Trecho do documento →
((
Manejo da Crise de Asma: Quando Usar Corticoides?

INEP Revalida - Exame Nacional de Revalidação de Diplomas Médicos — Prova 2016

Enunciado

Um homem de 20 anos de idade foi trazido ao serviço de emergência por amigos, após ter apresentado falta de ar intensa em uma festa. Durante o atendimento, o paciente referiu que, nos últimos 2 meses, tem apresentado sintomas diurnos similares 3 ou 4 vezes por semana, acordado à noite com dispneia 2 ou 3 vezes por semana e utilizado medicação de alívio para dispneia mais de 5 vezes por semana. Informou, ainda, que essa é a terceira vez que precisa procurar o serviço de emergência desde que começou a apresentar os sintomas. Ao dar entrada no serviço de emergência, o paciente apresentava dispneia moderada, com sibilos difusos; frequência respiratória = 30 irpm; frequência cardíaca = 130 bpm; pico de fluxo expiratório = 40% do previsto; saturação periférica de oxigênio de 91% em ar ambiente. Após a inalação de broncodilatador de curta duração (3 doses, com 1 dose a cada 20 minutos), o paciente refere melhora da dispneia, contudo, apresenta sibilância leve; pico de fluxo expiratório = 60% do previsto; frequência respiratória = 25 irpm; frequência cardíaca = 110 bpm; saturação periférica de oxigênio de 93% em ar ambiente. A conduta indicada nesse caso é:

Alternativas

  1. A) Iniciar terbutalina por via subcutânea, aminofilina por via endovenosa e continuar a nebulização a cada 20 minutos.
  2. B) Adicionar prednisona por via oral, dose de 1-2 mg/kg/dia, e continuar a nebulização a cada 20 minutos, com reavaliação em 1 hora.
  3. C) Indicar internação hospitalar, adicionar prednisona por via oral, dose de 1-2 mg/kg/dia, e continuar a nebulização a cada 20 minutos.
  4. D) Aumentar o intervalo de nebulização para 2 horas e orientar alta com broncodilatador de longa duração de horário e de curta duração de demanda.
))
Dados fornecidos →
((
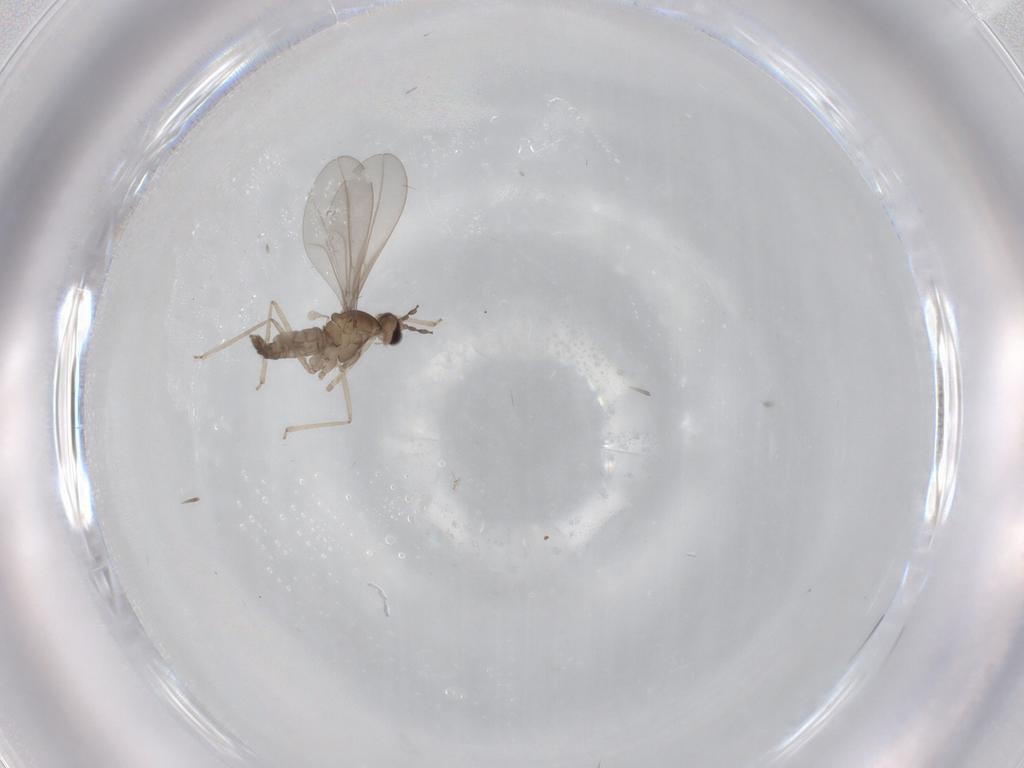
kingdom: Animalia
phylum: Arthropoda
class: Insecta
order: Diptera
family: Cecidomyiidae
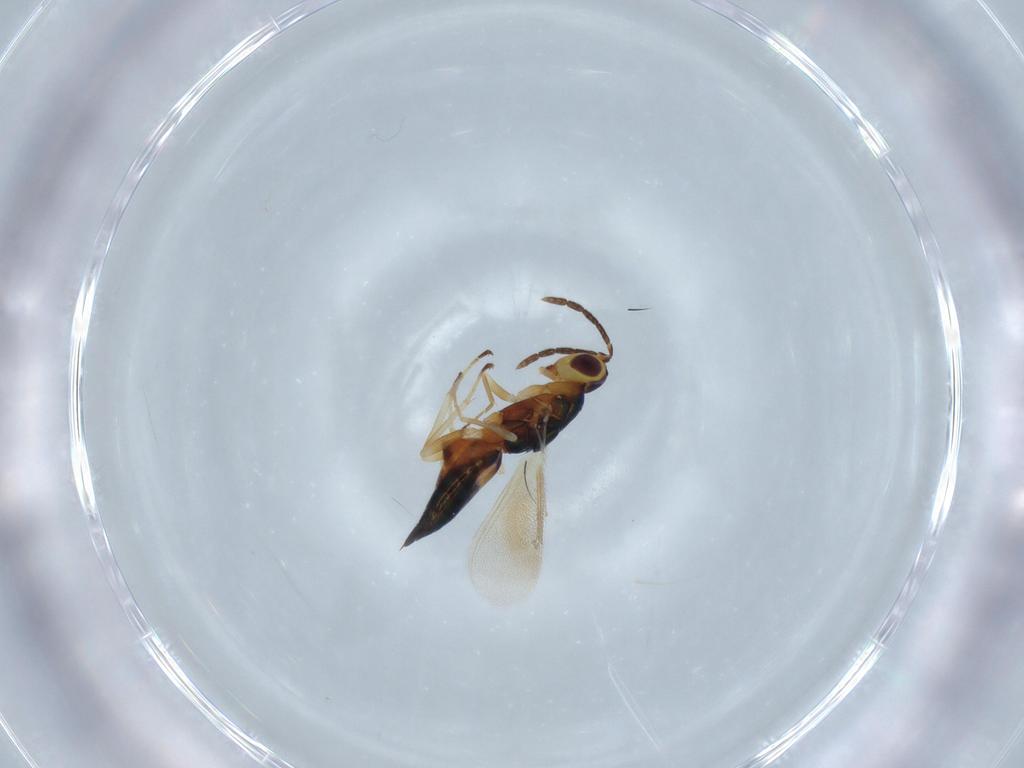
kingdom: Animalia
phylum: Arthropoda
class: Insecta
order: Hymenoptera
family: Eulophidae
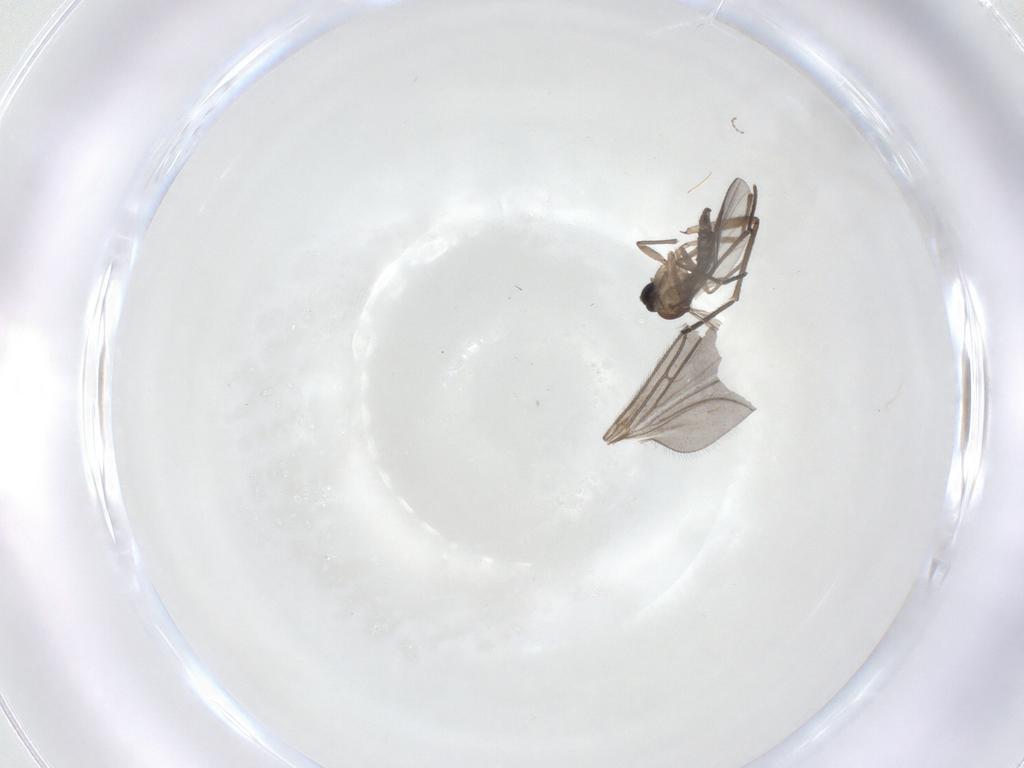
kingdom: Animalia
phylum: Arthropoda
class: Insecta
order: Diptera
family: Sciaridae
))
((
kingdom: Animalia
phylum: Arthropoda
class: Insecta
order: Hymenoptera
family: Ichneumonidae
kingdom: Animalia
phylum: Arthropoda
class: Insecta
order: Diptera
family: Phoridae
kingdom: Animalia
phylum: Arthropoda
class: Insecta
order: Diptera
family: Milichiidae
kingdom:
))
((
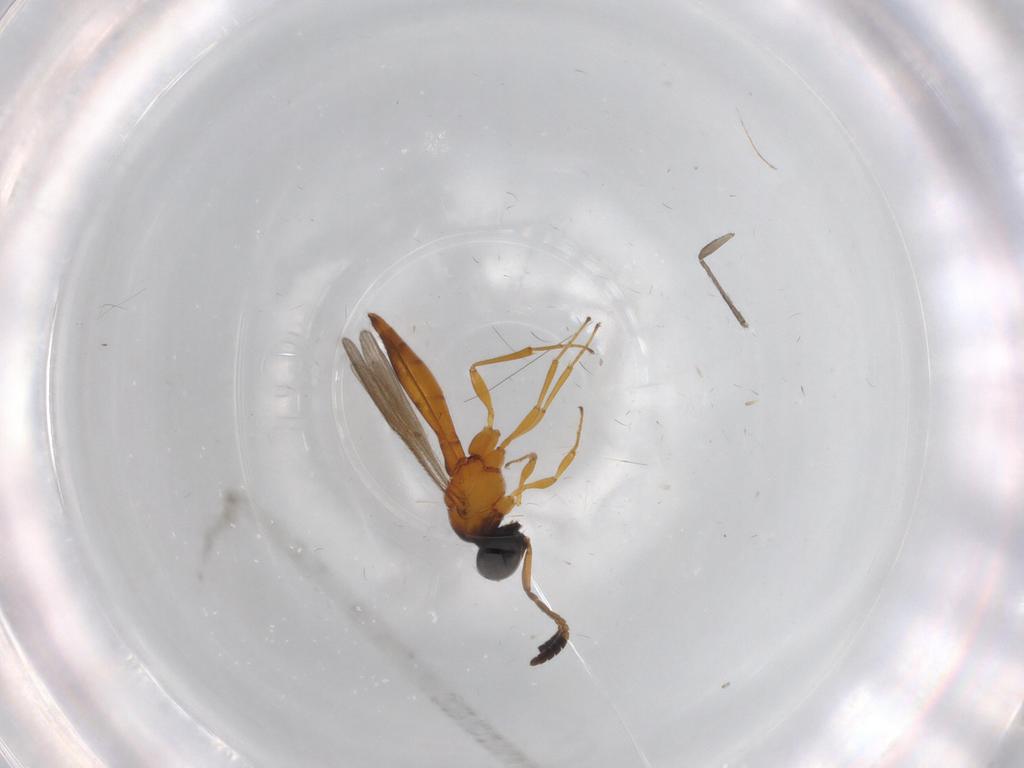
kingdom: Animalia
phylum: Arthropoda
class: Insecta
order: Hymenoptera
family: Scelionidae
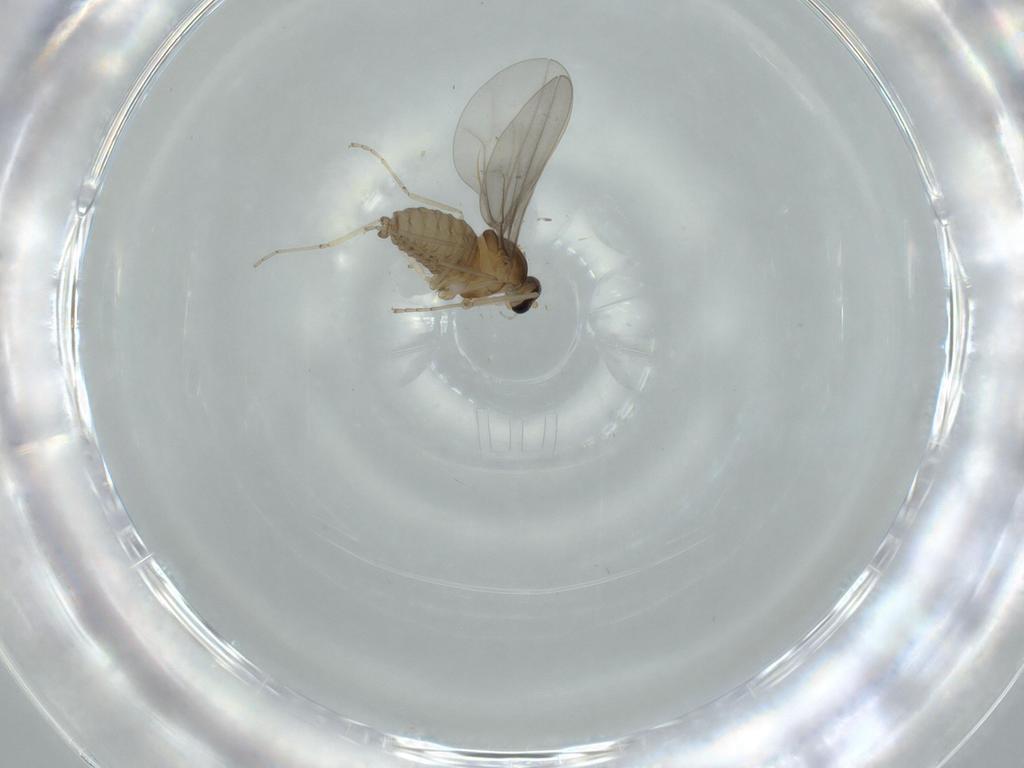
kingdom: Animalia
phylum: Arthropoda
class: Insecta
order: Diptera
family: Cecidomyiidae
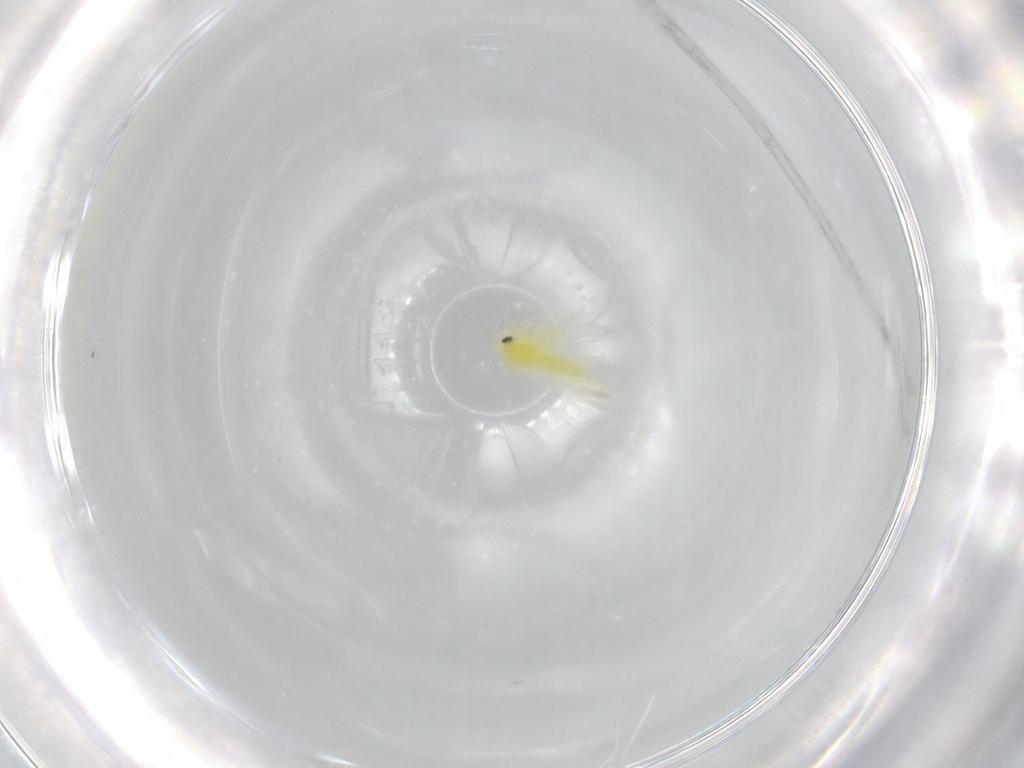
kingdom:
))
Atividades →
1. Extraia do texto sobre crise de asma a passagem que começa em "2. B) Adicionar" e segue até "mg/kg/dia, e continuar a nebulização a cada 20 minutos.".
2. No texto sobre crise de asma, relacione todos os parâmetros com valor numérico registrados quando o paciente deu entrada no serviço de emergência, cada um com o respectivo valor.
Para responder, baseie-se somente no texto.

Respostas por tarefa →
1.
2. B) Adicionar prednisona por via oral, dose de 1-2 mg/kg/dia, e continuar a nebulização a cada 20 minutos, com reavaliação em 1 hora.
  3. C) Indicar internação hospitalar, adicionar prednisona por via oral, dose de 1-2 mg/kg/dia, e continuar a nebulização a cada 20 minutos.

2.
- Frequência respiratória: 30 irpm
- Frequência cardíaca: 130 bpm
- Pico de fluxo expiratório: 40% do previsto
- Saturação periférica de oxigênio: 91% em ar ambiente